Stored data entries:
>>>
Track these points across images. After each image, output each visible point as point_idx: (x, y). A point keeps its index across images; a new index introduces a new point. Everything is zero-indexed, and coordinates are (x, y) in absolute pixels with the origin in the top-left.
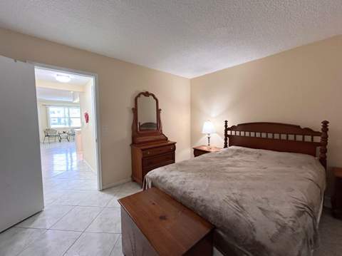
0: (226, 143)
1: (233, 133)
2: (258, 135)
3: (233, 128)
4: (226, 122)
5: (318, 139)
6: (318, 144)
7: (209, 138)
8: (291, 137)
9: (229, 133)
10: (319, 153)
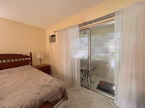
5: (29, 59)
8: (16, 60)
10: (30, 63)
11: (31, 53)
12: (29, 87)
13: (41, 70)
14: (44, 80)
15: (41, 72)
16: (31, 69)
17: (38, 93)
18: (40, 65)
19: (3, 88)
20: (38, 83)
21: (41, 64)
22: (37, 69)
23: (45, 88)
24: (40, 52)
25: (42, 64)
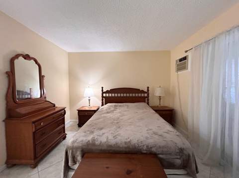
0: (103, 103)
1: (107, 95)
2: (119, 95)
3: (107, 92)
4: (102, 88)
5: (146, 95)
6: (146, 97)
7: (89, 100)
9: (104, 95)
10: (146, 101)
11: (148, 88)
12: (140, 128)
13: (158, 113)
14: (158, 127)
15: (157, 116)
16: (146, 109)
17: (147, 138)
18: (158, 105)
19: (122, 119)
20: (150, 128)
21: (160, 104)
22: (154, 110)
23: (156, 137)
24: (160, 87)
25: (162, 105)
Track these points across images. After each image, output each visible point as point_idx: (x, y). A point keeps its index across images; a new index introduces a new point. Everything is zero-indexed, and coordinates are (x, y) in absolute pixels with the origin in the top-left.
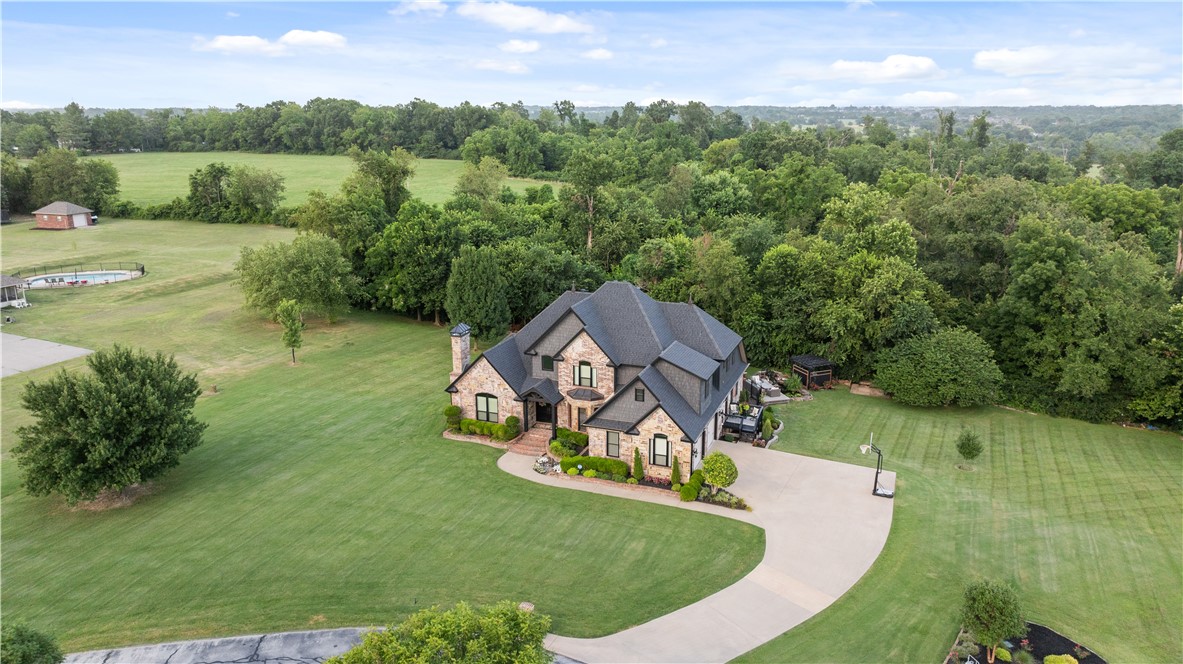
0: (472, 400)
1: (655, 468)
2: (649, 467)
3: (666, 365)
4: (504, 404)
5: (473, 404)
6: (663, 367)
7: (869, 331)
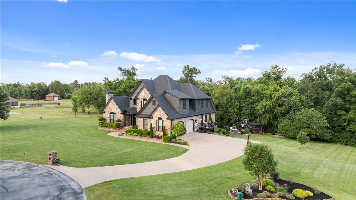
0: (108, 115)
1: (158, 132)
2: (156, 132)
3: (168, 94)
4: (118, 116)
5: (109, 117)
6: (167, 96)
7: (276, 111)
<<<
Can you copy the data word for word, from the line with "11: (31, 53)" to the line with "20: (150, 128)", both included, and leave the pictures out of your answer?

11: (31, 53)
12: (29, 87)
13: (41, 70)
14: (44, 80)
15: (41, 72)
16: (31, 69)
17: (38, 93)
18: (40, 65)
19: (3, 88)
20: (38, 83)
21: (41, 64)
22: (37, 69)
23: (45, 88)
24: (40, 52)
25: (42, 64)
0: (103, 103)
1: (107, 95)
2: (119, 95)
3: (107, 92)
4: (102, 88)
5: (146, 95)
6: (146, 97)
7: (89, 100)
9: (104, 95)
10: (146, 101)
11: (148, 88)
12: (140, 128)
13: (158, 113)
14: (158, 127)
15: (157, 116)
16: (146, 109)
17: (147, 138)
18: (158, 105)
19: (122, 119)
20: (150, 128)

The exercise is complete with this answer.